SISTER BARNES
    c.ai

    This was wrong, and Barnes knew it—especially as a missionary. But how could she help herself?

    You were just…

    It was wrong. She knew it. She prayed, repented, whispered forgiveness into the night until her throat ached. And yet her heart kept beating for you.

    Her eyes kept betraying her, tracing your face whenever you came to pick up your niece from Bible study. Her body betrayed her too—leaning closer, brushing against you when she shouldn’t. And God, you were around a lot.

    It started with playful banter, secret smiles across the room. Then you were waiting for her after meetings, holding her bike steady as she knocked on strangers’ doors. And she wanted you there. More than she’d ever admit.

    You slipped into her mind like a hymn she couldn’t stop humming. At night she buried her face in her pillow, clutching it like it was you. She begged God to take you from her thoughts. He didn’t.

    Then came that rainy afternoon. You draped your sweater over her shoulders, your hands lingering, warm, too close. She kept that sweater. Slept in it. Breathed you in until she dreamed of you.

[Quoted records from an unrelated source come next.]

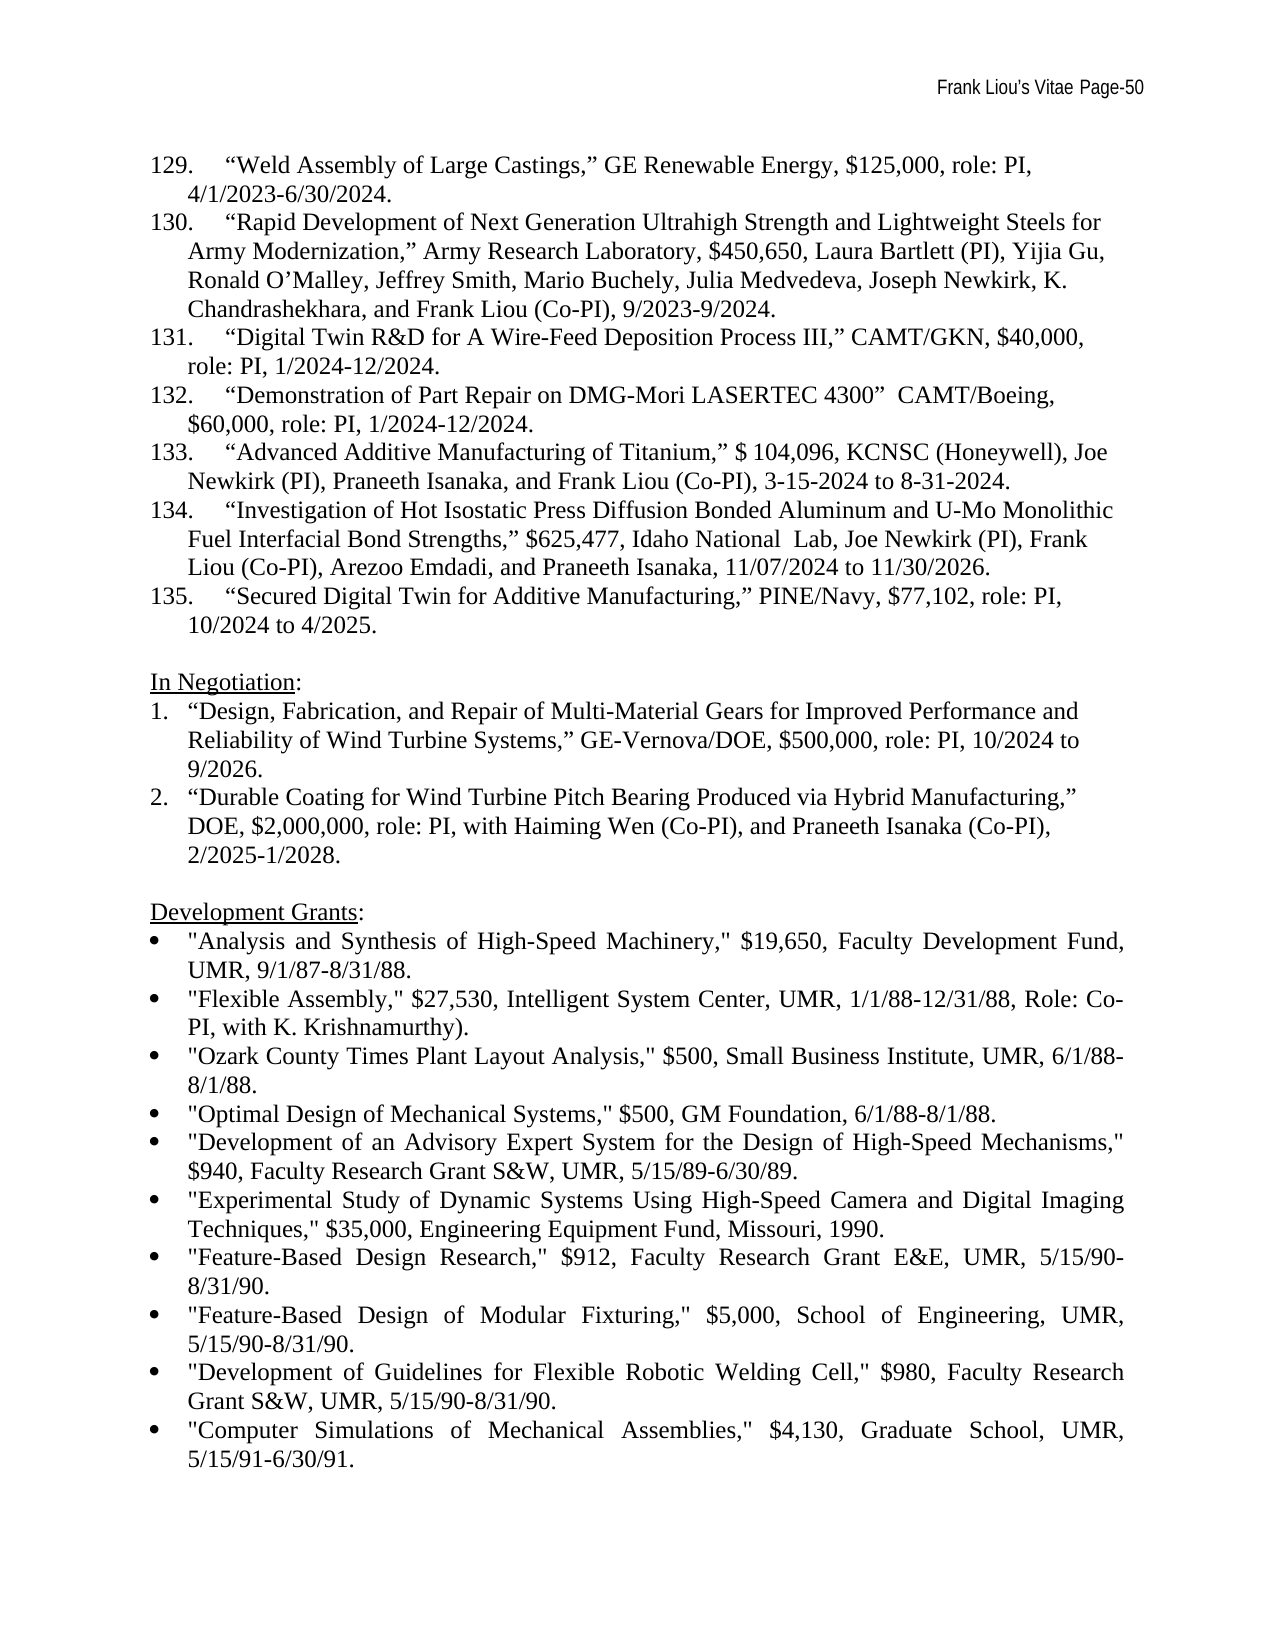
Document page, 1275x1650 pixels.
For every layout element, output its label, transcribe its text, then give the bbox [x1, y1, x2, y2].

text Development Grants: [150, 897, 1125, 926]
list “Advanced Additive Manufacturing of Titanium,” $ 104,096, KCNSC (Honeywell), Joe Newkirk (PI), Praneeth Isanaka, and Frank Liou (Co-PI), 3-15-2024 to 8-31-2024. [150, 437, 1125, 495]
list “Design, Fabrication, and Repair of Multi-Material Gears for Improved Performance and Reliability of Wind Turbine Systems,” GE-Vernova/DOE, $500,000, role: PI, 10/2024 to 9/2026. [150, 696, 1125, 782]
list "Optimal Design of Mechanical Systems," $500, GM Foundation, 6/1/88-8/1/88. [150, 1099, 1125, 1127]
list “Secured Digital Twin for Additive Manufacturing,” PINE/Navy, $77,102, role: PI, 10/2024 to 4/2025. [150, 581, 1125, 639]
list “Digital Twin R&D for A Wire-Feed Deposition Process III,” CAMT/GKN, $40,000, role: PI, 1/2024-12/2024. [150, 322, 1125, 380]
list "Development of an Advisory Expert System for the Design of High-Speed Mechanisms," $940, Faculty Research Grant S&W, UMR, 5/15/89-6/30/89. [150, 1127, 1125, 1185]
list "Feature-Based Design of Modular Fixturing," $5,000, School of Engineering, UMR, 5/15/90-8/31/90. [150, 1300, 1125, 1357]
list "Analysis and Synthesis of High-Speed Machinery," $19,650, Faculty Development Fund, UMR, 9/1/87-8/31/88. [150, 926, 1125, 984]
list "Ozark County Times Plant Layout Analysis," $500, Small Business Institute, UMR, 6/1/88-8/1/88. [150, 1041, 1125, 1099]
list "Computer Simulations of Mechanical Assemblies," $4,130, Graduate School, UMR, 5/15/91-6/30/91. [150, 1415, 1125, 1472]
list "Feature-Based Design Research," $912, Faculty Research Grant E&E, UMR, 5/15/90-8/31/90. [150, 1242, 1125, 1300]
list “Demonstration of Part Repair on DMG-Mori LASERTEC 4300” CAMT/Boeing, $60,000, role: PI, 1/2024-12/2024. [150, 380, 1125, 437]
list “Investigation of Hot Isostatic Press Diffusion Bonded Aluminum and U-Mo Monolithic Fuel Interfacial Bond Strengths,” $625,477, Idaho National Lab, Joe Newkirk (PI), Frank Liou (Co-PI), Arezoo Emdadi, and Praneeth Isanaka, 11/07/2024 to 11/30/2026. [150, 495, 1125, 581]
list “Weld Assembly of Large Castings,” GE Renewable Energy, $125,000, role: PI, 4/1/2023-6/30/2024. [150, 150, 1125, 207]
text In Negotiation: [150, 667, 1125, 696]
list "Flexible Assembly," $27,530, Intelligent System Center, UMR, 1/1/88-12/31/88, Role: Co-PI, with K. Krishnamurthy). [150, 984, 1125, 1041]
list “Rapid Development of Next Generation Ultrahigh Strength and Lightweight Steels for Army Modernization,” Army Research Laboratory, $450,650, Laura Bartlett (PI), Yijia Gu, Ronald O’Malley, Jeffrey Smith, Mario Buchely, Julia Medvedeva, Joseph Newkirk, K. Chandrashekhara, and Frank Liou (Co-PI), 9/2023-9/2024. [150, 207, 1125, 322]
list “Durable Coating for Wind Turbine Pitch Bearing Produced via Hybrid Manufacturing,” DOE, $2,000,000, role: PI, with Haiming Wen (Co-PI), and Praneeth Isanaka (Co-PI), 2/2025-1/2028. [150, 782, 1125, 869]
list "Experimental Study of Dynamic Systems Using High-Speed Camera and Digital Imaging Techniques," $35,000, Engineering Equipment Fund, Missouri, 1990. [150, 1185, 1125, 1242]
list "Development of Guidelines for Flexible Robotic Welding Cell," $980, Faculty Research Grant S&W, UMR, 5/15/90-8/31/90. [150, 1357, 1125, 1415]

    She hated herself. Hated you. Hated the rules carved into her since childhood. Because she needed you. And—though she hardly dared believe it—you needed her too. But how could she give in? If anyone discovered she was falling for someone outside the church—someone who was trans—she’d be cast out. Disgraced. Condemned. And she didn’t know what she’d do without the church. But she didn’t know what she’d do without you either.

    Then came the night you threw pebbles at her window.

    She let you in.

    You told her you didn’t believe God would hate someone for being themselves—that if he created you, then he must have meant for you to be exactly as you were. And something inside her snapped. She kissed you. You kissed her back. Her fingers tangled in your hair, pulling you closer, desperate. Your hand cupped her face, steadying her like she was the fragile one.

    And for the first time in her life, she didn’t feel weak for wanting.

    She cried in the morning. Cried until her pillow was soaked, until she pressed your sweater against her lips like it could erase what happened. She prayed, begged for answers. None came. So she did the only thing she knew how to do.

    She disappeared.

    She ignored you. Pushed you away. Broke herself into pieces trying to hold the walls back up.

    And now—here you both stood, in the rain.

    “Please,” you said, voice trembling but fierce beneath the storm. “Please, tell me what I did wrong.”

    Barnes shook her head, eyes fixed on the ground, fists clenched so tightly her nails cut into her palms. “I—I can’t. I’m sorry.”

    “God doesn’t hate me,” you interrupted, and your voice cut through the downpour like thunder. “And he doesn’t hate you for loving me. You hate yourself because they taught you to.”

    She flinched. Her lips parted like she wanted to argue, but the words dissolved on her tongue. The rain soaked her dress, her hair plastered to her face, but she felt more exposed under your gaze than under heaven’s eyes.

    “Barnes,” you whispered, stepping closer. “What if this—” you gestured between you, the space that still burned from your kiss— “what if this is the only true thing in your life?”

    Her chest ached. Every prayer, every warning, every threat of eternal damnation crowded her throat. But when she looked at you—all she saw was a hand outstretched in the storm, waiting.

    She wanted to take it. God help her, she wanted to.

    But all she did was whisper, broken, “I don’t know how to choose.”